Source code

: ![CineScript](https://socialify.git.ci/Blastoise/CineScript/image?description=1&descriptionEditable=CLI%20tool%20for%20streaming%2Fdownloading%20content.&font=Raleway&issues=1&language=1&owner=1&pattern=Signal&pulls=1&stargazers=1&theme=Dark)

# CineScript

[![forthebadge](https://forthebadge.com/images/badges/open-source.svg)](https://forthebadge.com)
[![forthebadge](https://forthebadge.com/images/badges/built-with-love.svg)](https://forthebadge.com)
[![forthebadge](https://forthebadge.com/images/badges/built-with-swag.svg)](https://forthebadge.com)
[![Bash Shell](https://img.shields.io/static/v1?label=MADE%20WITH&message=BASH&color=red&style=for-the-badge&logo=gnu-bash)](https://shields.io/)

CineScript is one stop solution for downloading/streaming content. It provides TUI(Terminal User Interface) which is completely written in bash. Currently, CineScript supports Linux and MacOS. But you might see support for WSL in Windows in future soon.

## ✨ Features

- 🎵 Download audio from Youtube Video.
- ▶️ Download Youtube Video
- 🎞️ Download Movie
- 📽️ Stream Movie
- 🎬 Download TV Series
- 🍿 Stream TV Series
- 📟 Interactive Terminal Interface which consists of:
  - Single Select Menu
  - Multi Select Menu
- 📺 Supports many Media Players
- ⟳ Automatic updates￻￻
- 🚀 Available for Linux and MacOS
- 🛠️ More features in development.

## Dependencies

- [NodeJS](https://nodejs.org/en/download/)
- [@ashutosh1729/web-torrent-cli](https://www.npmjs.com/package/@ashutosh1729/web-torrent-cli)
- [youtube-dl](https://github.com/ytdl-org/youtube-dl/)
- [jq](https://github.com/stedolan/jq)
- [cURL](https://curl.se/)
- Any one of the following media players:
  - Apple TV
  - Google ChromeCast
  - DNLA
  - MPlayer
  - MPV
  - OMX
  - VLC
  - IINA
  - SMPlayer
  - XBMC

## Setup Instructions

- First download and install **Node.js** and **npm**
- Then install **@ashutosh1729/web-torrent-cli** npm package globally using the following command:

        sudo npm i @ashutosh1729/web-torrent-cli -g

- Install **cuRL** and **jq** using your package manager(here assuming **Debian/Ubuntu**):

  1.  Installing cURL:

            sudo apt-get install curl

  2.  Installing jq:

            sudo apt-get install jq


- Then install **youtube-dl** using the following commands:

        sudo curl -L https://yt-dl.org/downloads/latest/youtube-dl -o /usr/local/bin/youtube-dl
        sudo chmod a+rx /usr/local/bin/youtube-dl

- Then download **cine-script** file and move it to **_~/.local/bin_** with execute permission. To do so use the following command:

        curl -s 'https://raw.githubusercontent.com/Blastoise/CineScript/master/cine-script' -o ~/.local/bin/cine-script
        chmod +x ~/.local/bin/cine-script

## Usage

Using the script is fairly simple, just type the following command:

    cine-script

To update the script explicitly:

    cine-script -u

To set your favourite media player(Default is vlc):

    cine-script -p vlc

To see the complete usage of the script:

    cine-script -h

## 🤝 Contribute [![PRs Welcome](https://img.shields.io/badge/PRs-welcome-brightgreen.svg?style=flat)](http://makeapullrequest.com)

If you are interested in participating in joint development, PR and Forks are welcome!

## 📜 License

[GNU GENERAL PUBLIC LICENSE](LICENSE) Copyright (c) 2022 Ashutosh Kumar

§

TASK INSTRUCTIONS = Transcribe the data above line for line, reproducing every character, space, and symbol without change.

FINISHED EXERCISE =
Source code

: ![CineScript](https://socialify.git.ci/Blastoise/CineScript/image?description=1&descriptionEditable=CLI%20tool%20for%20streaming%2Fdownloading%20content.&font=Raleway&issues=1&language=1&owner=1&pattern=Signal&pulls=1&stargazers=1&theme=Dark)

# CineScript

[![forthebadge](https://forthebadge.com/images/badges/open-source.svg)](https://forthebadge.com)
[![forthebadge](https://forthebadge.com/images/badges/built-with-love.svg)](https://forthebadge.com)
[![forthebadge](https://forthebadge.com/images/badges/built-with-swag.svg)](https://forthebadge.com)
[![Bash Shell](https://img.shields.io/static/v1?label=MADE%20WITH&message=BASH&color=red&style=for-the-badge&logo=gnu-bash)](https://shields.io/)

CineScript is one stop solution for downloading/streaming content. It provides TUI(Terminal User Interface) which is completely written in bash. Currently, CineScript supports Linux and MacOS. But you might see support for WSL in Windows in future soon.

## ✨ Features

- 🎵 Download audio from Youtube Video.
- ▶️ Download Youtube Video
- 🎞️ Download Movie
- 📽️ Stream Movie
- 🎬 Download TV Series
- 🍿 Stream TV Series
- 📟 Interactive Terminal Interface which consists of:
  - Single Select Menu
  - Multi Select Menu
- 📺 Supports many Media Players
- ⟳ Automatic updates￻￻
- 🚀 Available for Linux and MacOS
- 🛠️ More features in development.

## Dependencies

- [NodeJS](https://nodejs.org/en/download/)
- [@ashutosh1729/web-torrent-cli](https://www.npmjs.com/package/@ashutosh1729/web-torrent-cli)
- [youtube-dl](https://github.com/ytdl-org/youtube-dl/)
- [jq](https://github.com/stedolan/jq)
- [cURL](https://curl.se/)
- Any one of the following media players:
  - Apple TV
  - Google ChromeCast
  - DNLA
  - MPlayer
  - MPV
  - OMX
  - VLC
  - IINA
  - SMPlayer
  - XBMC

## Setup Instructions

- First download and install **Node.js** and **npm**
- Then install **@ashutosh1729/web-torrent-cli** npm package globally using the following command:

        sudo npm i @ashutosh1729/web-torrent-cli -g

- Install **cuRL** and **jq** using your package manager(here assuming **Debian/Ubuntu**):

  1.  Installing cURL:

            sudo apt-get install curl

  2.  Installing jq:

            sudo apt-get install jq


- Then install **youtube-dl** using the following commands:

        sudo curl -L https://yt-dl.org/downloads/latest/youtube-dl -o /usr/local/bin/youtube-dl
        sudo chmod a+rx /usr/local/bin/youtube-dl

- Then download **cine-script** file and move it to **_~/.local/bin_** with execute permission. To do so use the following command:

        curl -s 'https://raw.githubusercontent.com/Blastoise/CineScript/master/cine-script' -o ~/.local/bin/cine-script
        chmod +x ~/.local/bin/cine-script

## Usage

Using the script is fairly simple, just type the following command:

    cine-script

To update the script explicitly:

    cine-script -u

To set your favourite media player(Default is vlc):

    cine-script -p vlc

To see the complete usage of the script:

    cine-script -h

## 🤝 Contribute [![PRs Welcome](https://img.shields.io/badge/PRs-welcome-brightgreen.svg?style=flat)](http://makeapullrequest.com)

If you are interested in participating in joint development, PR and Forks are welcome!

## 📜 License

[GNU GENERAL PUBLIC LICENSE](LICENSE) Copyright (c) 2022 Ashutosh Kumar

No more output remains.